LLM Engine

The LLM Engine is the core component of Rakis responsible for managing language model inference tasks. It handles the loading, scaling, and execution of inference tasks across multiple workers and models.

Overview

The LLM Engine is built around the LLMEngine class, which serves as the central point for managing language model workers and processing inference requests. It provides a unified interface for interacting with various language models and enables efficient utilization of available resources.

The key responsibilities of the LLM Engine include:

  • Worker Management: The LLM Engine handles the creation, scaling, and termination of language model workers. It dynamically adjusts the number of workers based on the workload and available resources.
  • Inference Task Processing: Inference requests are received and distributed across available workers, ensuring efficient utilization of resources and load balancing.
  • Model Support: The LLM Engine supports a wide range of language models, enabling users to leverage the most suitable model for their needs.
  • Scaling and Load Balancing: The engine automatically scales the number of workers based on demand, ensuring optimal performance and resource utilization.

Architecture

The LLM Engine follows a modular architecture, separating concerns and enabling easy extensibility. The core components of the LLM Engine architecture are:

  1. LLMEngine: The central class that manages the overall lifecycle of language model workers and handles inference requests.
  2. LLMWorker: Represents an individual worker responsible for executing inference tasks using a specific language model.
  3. MLCEngine: A wrapper around the @mlc-ai/web-llm library, which provides the underlying language model capabilities.

The LLMEngine class orchestrates the creation and management of LLMWorker instances. Each LLMWorker encapsulates a specific language model and handles inference tasks for that model. The MLCEngine class acts as a bridge between the LLMWorker and the underlying language model API provided by the @mlc-ai/web-llm library.

Key Features

Worker Management

The LLM Engine provides a robust worker management system that enables dynamic scaling of language model workers based on demand. The scaleLLMWorkers method allows you to specify the desired number of workers for a particular language model, and the engine automatically handles the creation or termination of workers as needed.

💡

The LLM Engine automatically scales the number of workers based on the workload, ensuring efficient resource utilization and optimal performance.

Inference Task Processing

The runInference and runInferenceNonStreaming methods of the LLMEngine class enable you to submit inference requests to available workers. The engine intelligently distributes the requests across available workers, ensuring load balancing and efficient resource utilization.
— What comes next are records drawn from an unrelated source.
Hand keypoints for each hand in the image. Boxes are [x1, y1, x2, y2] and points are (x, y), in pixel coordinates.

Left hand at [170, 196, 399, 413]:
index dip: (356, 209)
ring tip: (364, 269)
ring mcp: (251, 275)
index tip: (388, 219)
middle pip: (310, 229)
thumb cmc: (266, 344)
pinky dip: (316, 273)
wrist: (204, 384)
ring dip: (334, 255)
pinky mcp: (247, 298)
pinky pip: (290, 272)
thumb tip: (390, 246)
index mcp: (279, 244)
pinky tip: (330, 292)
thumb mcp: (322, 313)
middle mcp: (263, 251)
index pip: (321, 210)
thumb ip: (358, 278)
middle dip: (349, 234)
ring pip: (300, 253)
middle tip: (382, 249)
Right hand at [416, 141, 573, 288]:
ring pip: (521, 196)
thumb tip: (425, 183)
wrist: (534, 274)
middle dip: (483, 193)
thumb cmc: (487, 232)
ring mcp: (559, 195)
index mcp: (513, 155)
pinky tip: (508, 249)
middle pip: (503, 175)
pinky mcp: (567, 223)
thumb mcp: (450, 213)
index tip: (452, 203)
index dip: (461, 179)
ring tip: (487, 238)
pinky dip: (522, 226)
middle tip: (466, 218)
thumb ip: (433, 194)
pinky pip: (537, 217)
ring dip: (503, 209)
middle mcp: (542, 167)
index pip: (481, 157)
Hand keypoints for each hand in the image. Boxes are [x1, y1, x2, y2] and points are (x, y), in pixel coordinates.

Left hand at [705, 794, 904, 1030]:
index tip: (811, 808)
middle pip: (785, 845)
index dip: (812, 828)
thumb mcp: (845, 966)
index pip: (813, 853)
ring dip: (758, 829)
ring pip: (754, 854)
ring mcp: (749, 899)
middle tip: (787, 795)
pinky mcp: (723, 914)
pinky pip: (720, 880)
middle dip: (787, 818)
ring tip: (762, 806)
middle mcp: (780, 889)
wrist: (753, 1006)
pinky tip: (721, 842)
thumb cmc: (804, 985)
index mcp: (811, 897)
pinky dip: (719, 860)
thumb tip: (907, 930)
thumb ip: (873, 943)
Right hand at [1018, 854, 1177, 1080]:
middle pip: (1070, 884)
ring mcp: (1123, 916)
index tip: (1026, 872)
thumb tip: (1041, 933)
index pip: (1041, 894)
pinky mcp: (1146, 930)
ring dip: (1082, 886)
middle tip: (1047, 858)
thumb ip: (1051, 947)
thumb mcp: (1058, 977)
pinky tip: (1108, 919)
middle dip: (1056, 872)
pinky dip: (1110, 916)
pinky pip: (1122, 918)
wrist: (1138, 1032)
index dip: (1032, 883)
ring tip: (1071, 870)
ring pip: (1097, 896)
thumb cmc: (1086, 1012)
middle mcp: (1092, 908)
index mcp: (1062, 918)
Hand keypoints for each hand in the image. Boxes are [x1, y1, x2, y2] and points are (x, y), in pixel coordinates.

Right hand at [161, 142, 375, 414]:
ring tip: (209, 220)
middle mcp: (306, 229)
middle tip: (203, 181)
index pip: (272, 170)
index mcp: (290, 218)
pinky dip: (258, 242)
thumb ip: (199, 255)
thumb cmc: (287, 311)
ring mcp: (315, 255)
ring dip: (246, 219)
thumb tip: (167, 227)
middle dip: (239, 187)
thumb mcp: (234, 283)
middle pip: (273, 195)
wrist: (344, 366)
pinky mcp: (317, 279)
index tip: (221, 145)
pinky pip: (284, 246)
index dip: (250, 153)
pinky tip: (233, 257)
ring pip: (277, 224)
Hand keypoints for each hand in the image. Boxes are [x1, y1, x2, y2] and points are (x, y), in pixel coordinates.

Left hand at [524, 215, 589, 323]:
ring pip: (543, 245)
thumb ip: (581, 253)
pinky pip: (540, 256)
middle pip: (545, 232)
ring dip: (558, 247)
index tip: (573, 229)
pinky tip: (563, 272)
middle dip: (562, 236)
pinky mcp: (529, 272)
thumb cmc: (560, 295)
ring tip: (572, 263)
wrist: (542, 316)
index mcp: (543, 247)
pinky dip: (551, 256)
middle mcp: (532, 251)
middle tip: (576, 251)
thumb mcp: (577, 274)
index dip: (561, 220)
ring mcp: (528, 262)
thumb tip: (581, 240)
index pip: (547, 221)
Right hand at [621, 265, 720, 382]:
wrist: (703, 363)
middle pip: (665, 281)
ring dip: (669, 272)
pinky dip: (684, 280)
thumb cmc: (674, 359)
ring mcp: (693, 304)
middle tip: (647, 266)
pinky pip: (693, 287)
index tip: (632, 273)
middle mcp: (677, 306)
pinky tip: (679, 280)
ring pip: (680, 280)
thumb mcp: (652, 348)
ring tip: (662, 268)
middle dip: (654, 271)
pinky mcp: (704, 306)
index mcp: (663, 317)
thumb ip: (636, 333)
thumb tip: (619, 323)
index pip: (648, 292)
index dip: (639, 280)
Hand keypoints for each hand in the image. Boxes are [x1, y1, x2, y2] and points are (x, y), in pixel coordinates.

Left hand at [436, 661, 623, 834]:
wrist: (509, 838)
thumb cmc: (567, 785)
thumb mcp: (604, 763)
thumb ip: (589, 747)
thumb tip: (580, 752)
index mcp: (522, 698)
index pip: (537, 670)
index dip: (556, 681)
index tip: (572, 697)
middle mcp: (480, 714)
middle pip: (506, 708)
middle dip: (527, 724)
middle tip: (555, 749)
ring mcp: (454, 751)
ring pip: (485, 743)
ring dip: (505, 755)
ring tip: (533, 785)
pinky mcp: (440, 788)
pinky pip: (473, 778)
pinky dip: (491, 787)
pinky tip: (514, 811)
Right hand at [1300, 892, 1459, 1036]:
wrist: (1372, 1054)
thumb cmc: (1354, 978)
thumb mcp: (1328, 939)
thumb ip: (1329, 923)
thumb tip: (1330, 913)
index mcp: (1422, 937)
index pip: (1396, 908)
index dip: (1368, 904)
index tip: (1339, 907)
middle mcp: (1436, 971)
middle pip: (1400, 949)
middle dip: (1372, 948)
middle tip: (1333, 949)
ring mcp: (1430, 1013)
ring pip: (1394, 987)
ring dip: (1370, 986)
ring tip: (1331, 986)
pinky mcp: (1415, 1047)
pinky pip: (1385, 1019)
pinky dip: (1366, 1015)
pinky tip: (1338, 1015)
const response = await engine.runInferenceNonStreaming({
  modelName: "gemma-2b-it-q4f16_1",
  messages: [{ role: "user", content: "What is the capital of France?" }],
});
 
console.log(response.result); // Prints the inference result

Model Support

The LLM Engine supports a wide range of language models, allowing you to leverage the most suitable model for your use case. The list of available models is defined in the availableModels constant within the types.ts file.

💡

You can easily extend the LLM Engine to support additional language models by updating the availableModels constant and providing the necessary integration code.

Logging and Monitoring

The LLM Engine provides comprehensive logging and monitoring capabilities, allowing you to track the engine's activities and performance. The LLMEngineLogEntry type defines the structure of log entries, which capture various events such as worker loading, inference start/completion, and errors.

You can access the engine logs using the getEngineLogs method, which retrieves the specified number of recent log entries.

const recentLogs = engine.getEngineLogs(100);
console.log(recentLogs);

Usage

To use the LLM Engine, follow these steps:

Step 1

Import the necessary classes and types:

import { LLMEngine, LLMModelName } from "./llm/types";

Step 2

Create an instance of the LLMEngine class:

const engine = new LLMEngine();

Step 3

Scale the number of workers for the desired language models using the scaleLLMWorkers method:

await engine.scaleLLMWorkers("gemma-2b-it-q4f16_1", 2);

Step 4

Submit inference requests using the runInference or runInferenceNonStreaming methods:

const response = await engine.runInferenceNonStreaming({
  modelName: "gemma-2b-it-q4f16_1",
  messages: [{ role: "user", content: "What is the capital of France?" }],
});
 
console.log(response.result); // Prints the inference result

Advanced Usage

The LLM Engine provides additional functionality and customization options for advanced use cases:

  • Worker Monitoring: The getWorkerStates method returns the current state of all workers, including their model name, inference status, and loading progress. This information can be used for monitoring and resource management purposes.
  • Worker Availability: The getWorkerAvailability method returns the availability of workers for specific language models, allowing you to make informed decisions about scaling and load balancing.
  • Inference Cancellation: The abortWorkerInference method enables you to cancel an ongoing inference task for a specific worker, providing fine-grained control over inference execution.
  • Logging and Monitoring: The LLM Engine provides comprehensive logging and monitoring capabilities through the LLMEngineLogEntry type and the searchEngineLogs and getEngineLogs methods, allowing you to track engine activities and performance.